**WHAT YOU HAVE TO DO**
All of the data below must be reproduced word for word, but without its images.

(Collection entries)
>>>>>

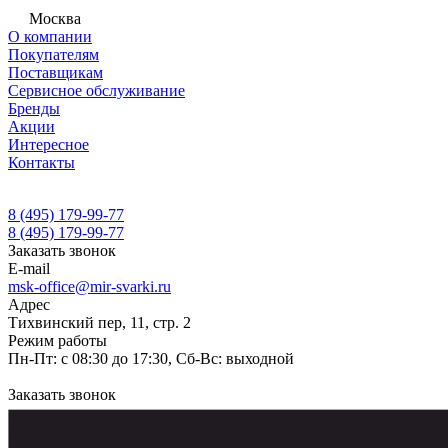
Москва
О компании
Покупателям
Поставщикам
Сервисное обслуживание
Бренды
Акции
Интересное
Контакты
8 (495) 179-99-77
8 (495) 179-99-77
Заказать звонок
E-mail
msk-office@mir-svarki.ru
Адрес
Тихвинский пер, 11, стр. 2
Режим работы
Пн-Пт: с 08:30 до 17:30, Сб-Вс: выходной
Заказать звонок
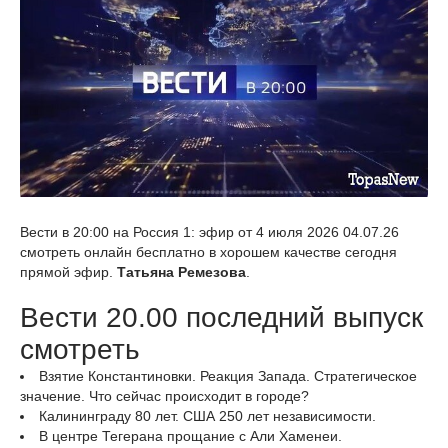
Вести в 20:00 на Россия 1: эфир от 4 июля 2026 04.07.26
смотреть онлайн бесплатно в хорошем качестве сегодня
прямой эфир.
Татьяна Ремезова
.
Вести 20.00 последний выпуск
смотреть
Взятие Константиновки. Реакция Запада. Стратегическое
значение. Что сейчас происходит в городе?
Калининграду 80 лет. США 250 лет независимости.
В центре Тегерана прощание с Али Хаменеи.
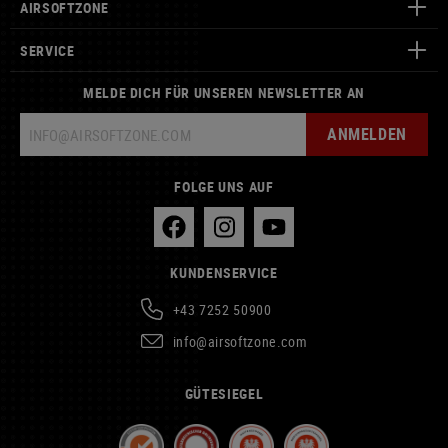
AIRSOFTZONE
SERVICE
MELDE DICH FÜR UNSEREN NEWSLETTER AN
ANMELDEN
FOLGE UNS AUF
KUNDENSERVICE
+43 7252 50900
info@airsoftzone.com
GÜTESIEGEL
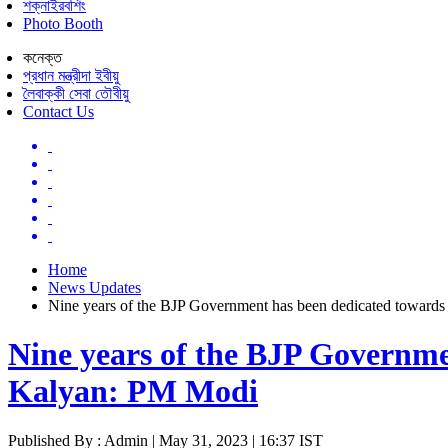
শক্নাইরবশিং
Photo Booth
কনেক্ত
প্রধান মন্ত্রীদা ইবীয়ু
লৈবাক্কী সেবা তৌবীয়ু
Contact Us
Home
News Updates
Nine years of the BJP Government has been dedicated toward
Nine years of the BJP Governme
Kalyan: PM Modi
Published By : Admin | May 31, 2023 | 16:37 IST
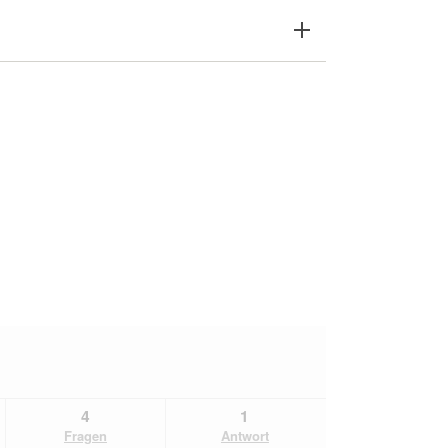
4
1
Fragen
Antwort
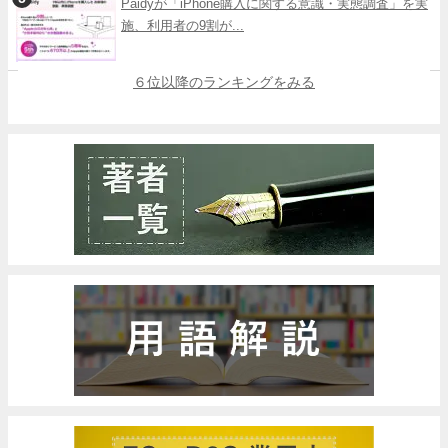
Paidyが「iPhone購入に関する意識・実態調査」を実
施、利用者の9割が...
６位以降のランキングをみる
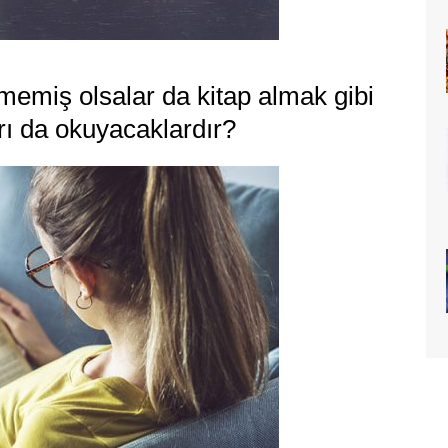
irmemiş olsalar da kitap almak gibi
arı da okuyacaklardır?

<<<<<

**WRITTEN ANSWER**
Москва
О компании
Покупателям
Поставщикам
Сервисное обслуживание
Бренды
Акции
Интересное
Контакты
8 (495) 179-99-77
8 (495) 179-99-77
Заказать звонок
E-mail
msk-office@mir-svarki.ru
Адрес
Тихвинский пер, 11, стр. 2
Режим работы
Пн-Пт: с 08:30 до 17:30, Сб-Вс: выходной
Заказать звонок
Вести в 20:00 на Россия 1: эфир от 4 июля 2026 04.07.26
смотреть онлайн бесплатно в хорошем качестве сегодня
прямой эфир.
Татьяна Ремезова
.
Вести 20.00 последний выпуск
смотреть
Взятие Константиновки. Реакция Запада. Стратегическое
значение. Что сейчас происходит в городе?
Калининграду 80 лет. США 250 лет независимости.
В центре Тегерана прощание с Али Хаменеи.
AIRSOFTZONE
SERVICE
MELDE DICH FÜR UNSEREN NEWSLETTER AN
ANMELDEN
FOLGE UNS AUF
KUNDENSERVICE
+43 7252 50900
info@airsoftzone.com
GÜTESIEGEL
শক্নাইরবশিং
Photo Booth
কনেক্ত
প্রধান মন্ত্রীদা ইবীয়ু
লৈবাক্কী সেবা তৌবীয়ু
Contact Us
Home
News Updates
Nine years of the BJP Government has been dedicated toward
Nine years of the BJP Governme
Kalyan: PM Modi
Published By : Admin | May 31, 2023 | 16:37 IST
4
1
Fragen
Antwort
Paidyが「iPhone購入に関する意識・実態調査」を実
施、利用者の9割が...
６位以降のランキングをみる
irmemiş olsalar da kitap almak gibi
arı da okuyacaklardır?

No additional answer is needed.